Department of Preventive Medicine and Public Health, Keio University School of Medicine Graduate School of Medicine, Tokyo, Japan.
J Diabetes Investig. 2021 Nov;12(11):1967-1977. doi: 10.1111/jdi.13558. Epub 2021 May 12.
AIMS/INTRODUCTION: Knowing the collective clinical factors that determine patient response to glucose-lowering medication would be beneficial in the treatment of type 2 diabetes. We carried out a retrospective cohort study to explore the combination of clinical factors involved in its therapeutic efficacy.

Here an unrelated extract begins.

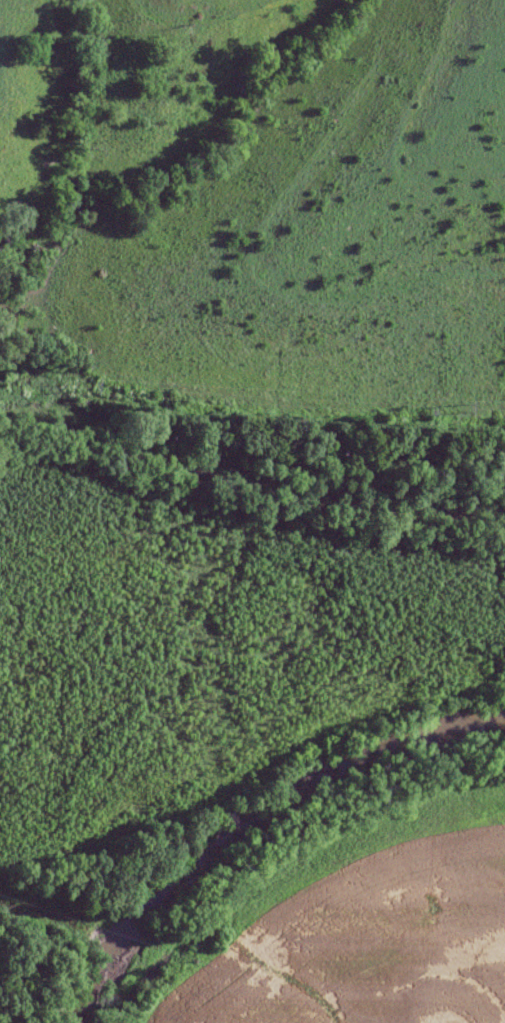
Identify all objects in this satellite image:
power tower: (89, 385)
power tower: (462, 406)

The results of cohort studies retrieved using the CoDiC database across Japan from January 2005 to July 2018 were analyzed based on criterion that using insulin therapy indicates severe type 2 diabetes.

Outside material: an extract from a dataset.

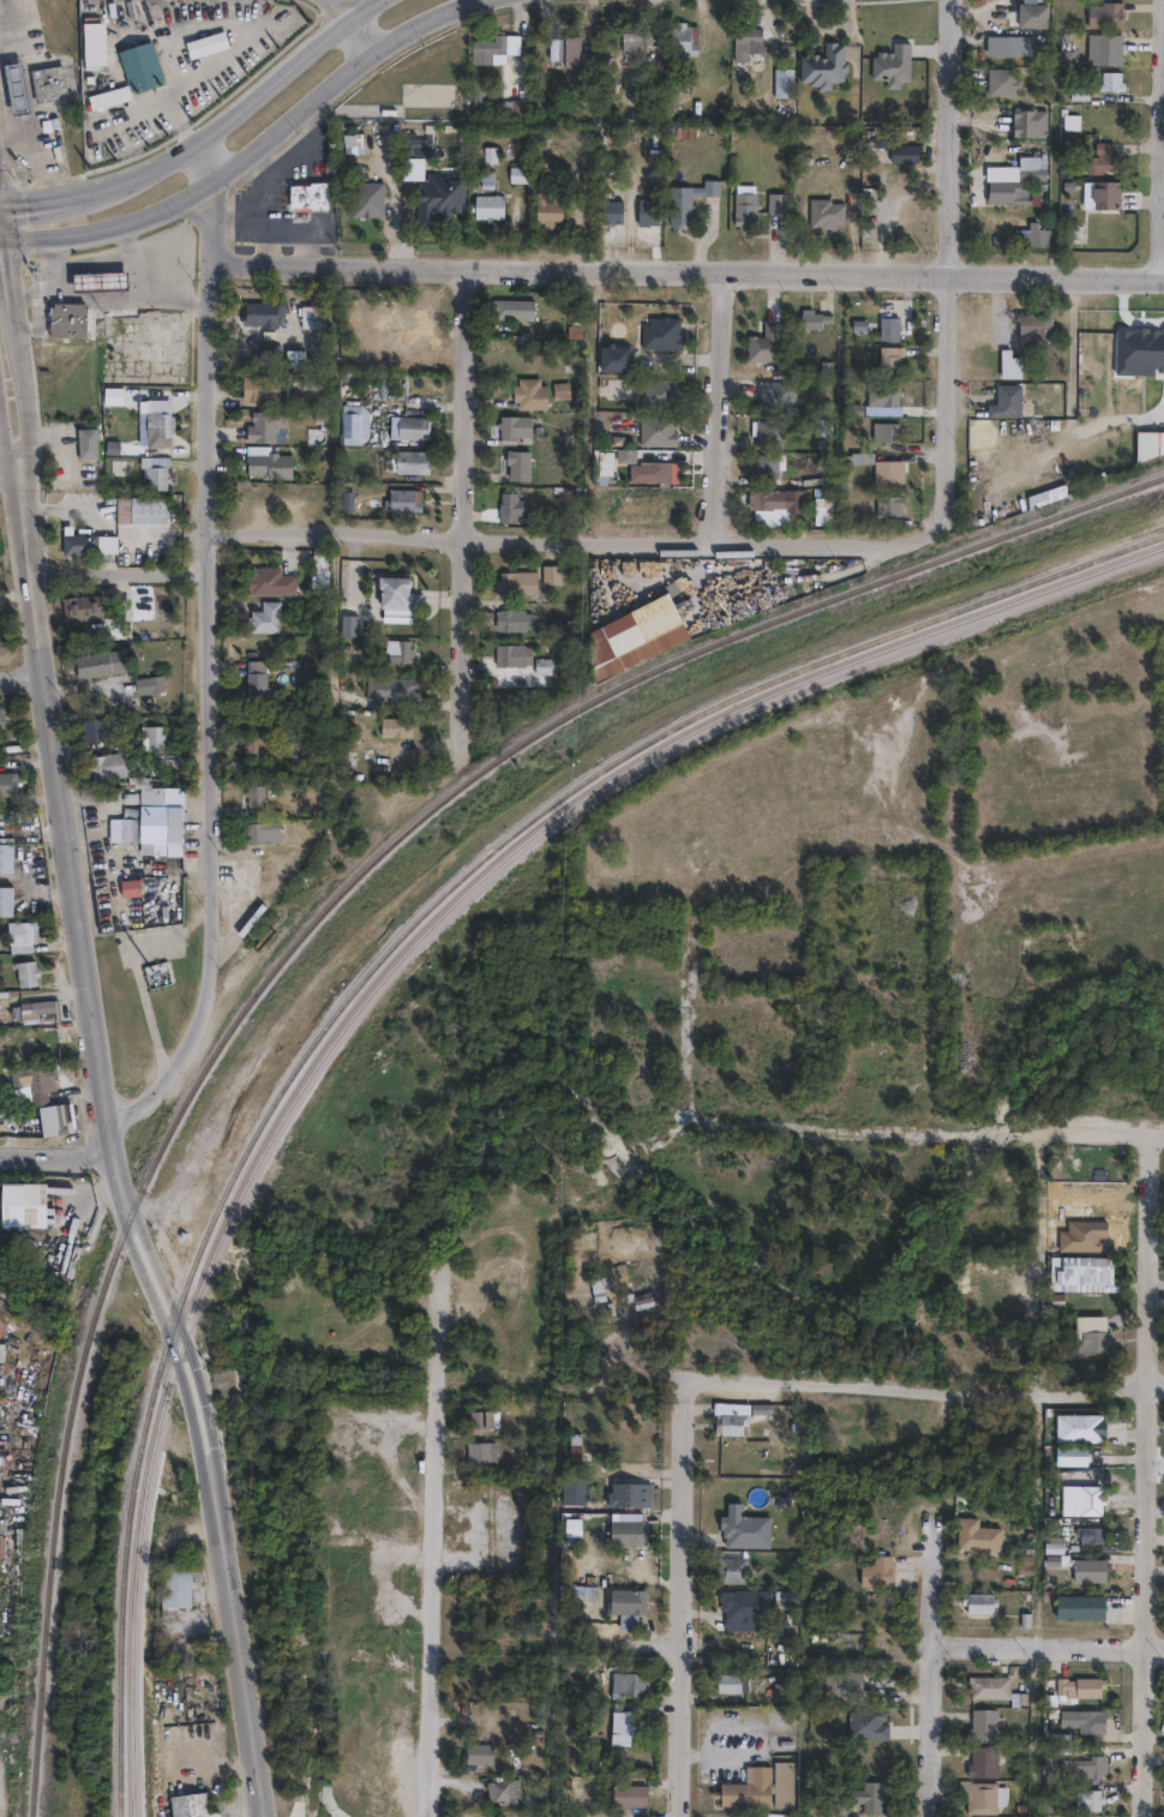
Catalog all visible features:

A logistic regression analysis showed that age at diagnosis, disease duration, hemoglobin A1c (HbA1c) and serum C-peptide reactivity (CPR) at medication commencement were associated with the probability of insulin treatment. Receiver operating characteristic curve showed that these clinical factors predicted insulin treatment positivity with an area under the curve of >0.600. The area under the curve increased to 0.674 and 0.720 for the disease duration-to-age at diagnosis ratio and HbA1c-to-CPR ratio, respectively. Furthermore, area under the curve increased to 0.727 and 0.750 in the indices (duration-to-age ratio at diagnosis × 43 + HbA1c) and (duration-to-age ration at diagnosis × 21 + HbA1c-to-CPR ratio), respectively. After stratification to three groups according to the indices, monthly HbA1c levels during 6 months of treatment were higher in the upper one-third than in the lower one-third of patients, and many patients did not achieve the target HbA1c level (53 mmol/mol) in the upper one-third, although greater than fourfold more patients were administered insulin in the upper one-third.
The combination of disease duration-to-age at diagnosis and HbA1c-to-CPR ratios is a collective risk factor that predicts response to the medications.
目的/引言:了解决定患者对降糖药物反应的集体临床因素将有助于治疗 2 型糖尿病。我们进行了一项回顾性队列研究,以探讨其治疗效果涉及的临床因素组合。
根据使用胰岛素治疗表示 2 型糖尿病严重程度的标准,分析了 2005 年 1 月至 2018 年 7 月期间在日本使用 CoDiC 数据库检索到的队列研究结果。
逻辑回归分析表明,诊断时年龄、病程、起始药物治疗时的糖化血红蛋白(HbA1c)和血清 C 肽反应性(CPR)与胰岛素治疗的可能性相关。受试者工作特征曲线显示,这些临床因素预测胰岛素治疗阳性的曲线下面积(AUC)>0.600。病程与诊断时年龄之比和 HbA1c 与 CPR 之比的 AUC 分别增加到 0.674 和 0.720。此外,在指标(诊断时病程与年龄之比×43+HbA1c)和(诊断时病程与年龄之比×21+HbA1c 与 CPR 之比)中,AUC 分别增加到 0.727 和 0.750。根据这些指标将患者分为三组后,治疗 6 个月期间,上三分之一患者的每月 HbA1c 水平高于下三分之一患者,而上三分之一患者中许多患者未达到目标 HbA1c 水平(53mmol/mol),尽管上三分之一患者中使用胰岛素的患者数量增加了四倍以上。
病程与诊断时年龄之比和 HbA1c 与 CPR 之比的组合是预测药物反应的集体危险因素。